# DIRECTIVES
1. In the reading debate extract, at which university is Keith Oatley a professor emeritus?
2. Name every person mentioned by name in the reading debate extract.
3. Translate this sentence from the reading debate extract into Spanish: "Yet these essays aren't so much coming to different conclusions as considering different questions."

# PAGE EXTRACT
A battle over books has erupted recently on the pages of The New York
Times and Time. The opening salvo was Gregory Currie's essay, "Does
Great Literature Make Us Better?" which asserts that the widely
held belief that reading makes us more moral has little support. In
response, Annie Murphy Paul weighed in with "Reading Literature
Makes Us Smarter and Nicer." Her argument is that "deep
reading," the kind of reading great literature requires, is a
distinctive cognitive activity that contributes to our ability to
empathize with others; it therefore can, in fact, makes us "smarter
and nicer," among other things. Yet these essays aren't so much
coming to different conclusions as considering different questions.
To advance her
thesis, Paul cites studies by Raymond Mar, a psychologist at York
University in Canada, and Keith Oatley, a professor emeritus of
cognitive psychology at the University of Toronto. Taken together,
their findings suggest that those "who often read fiction appear
to be better able to understand other people, empathize with them and
view the world from their perspective." It's the kind of thing
writer Joyce Carol Oates is talking about when she says, "Reading
is the sole means by which we slip, involuntarily, often helplessly,
into another's skin, another's voice, another's soul."
Oatley and Mar's
conclusions are supported, Paul argues, by recent studies in
neuroscience, psychology, and cognitive science. This research shows
that "deep reading -- slow, immersive, rich in sensory detail
and emotional and moral complexity -- is a distinctive experience,"

# SUPPLIED INFORMATION
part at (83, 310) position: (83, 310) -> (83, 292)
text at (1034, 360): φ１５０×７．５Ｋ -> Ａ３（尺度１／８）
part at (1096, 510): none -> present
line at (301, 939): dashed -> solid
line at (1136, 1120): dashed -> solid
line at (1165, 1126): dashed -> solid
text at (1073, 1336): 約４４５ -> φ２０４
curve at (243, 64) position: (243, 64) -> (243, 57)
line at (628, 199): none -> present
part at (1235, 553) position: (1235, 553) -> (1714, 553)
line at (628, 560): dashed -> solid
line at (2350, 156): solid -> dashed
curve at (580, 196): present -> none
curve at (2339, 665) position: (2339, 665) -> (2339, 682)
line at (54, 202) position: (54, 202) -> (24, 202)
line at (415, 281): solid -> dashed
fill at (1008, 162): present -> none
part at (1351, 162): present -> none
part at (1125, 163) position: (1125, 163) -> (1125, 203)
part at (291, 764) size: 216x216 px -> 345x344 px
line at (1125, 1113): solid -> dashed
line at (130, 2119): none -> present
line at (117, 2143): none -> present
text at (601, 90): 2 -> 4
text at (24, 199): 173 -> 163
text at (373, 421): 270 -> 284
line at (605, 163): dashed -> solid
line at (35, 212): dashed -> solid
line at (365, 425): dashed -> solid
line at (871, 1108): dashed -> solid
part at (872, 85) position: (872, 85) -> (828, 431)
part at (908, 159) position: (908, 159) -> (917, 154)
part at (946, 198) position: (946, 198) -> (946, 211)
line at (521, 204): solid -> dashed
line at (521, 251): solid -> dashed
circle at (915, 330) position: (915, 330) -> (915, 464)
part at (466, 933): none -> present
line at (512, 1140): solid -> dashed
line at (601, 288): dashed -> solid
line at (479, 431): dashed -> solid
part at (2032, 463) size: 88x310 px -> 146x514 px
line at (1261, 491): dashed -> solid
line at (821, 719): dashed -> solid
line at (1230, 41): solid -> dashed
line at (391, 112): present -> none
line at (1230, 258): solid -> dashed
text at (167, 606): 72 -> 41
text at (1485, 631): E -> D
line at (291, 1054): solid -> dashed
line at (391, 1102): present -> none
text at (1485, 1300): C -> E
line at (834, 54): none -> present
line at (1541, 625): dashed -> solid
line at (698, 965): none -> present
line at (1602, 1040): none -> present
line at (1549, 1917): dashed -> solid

# SOLUTIONS FOR EACH TASK
1. The University of Toronto

2. Gregory Currie, Annie Murphy Paul, Raymond Mar, Keith Oatley, Joyce Carol Oates

3. Sin embargo, estos ensayos no llegan tanto a conclusiones distintas como examinan preguntas distintas.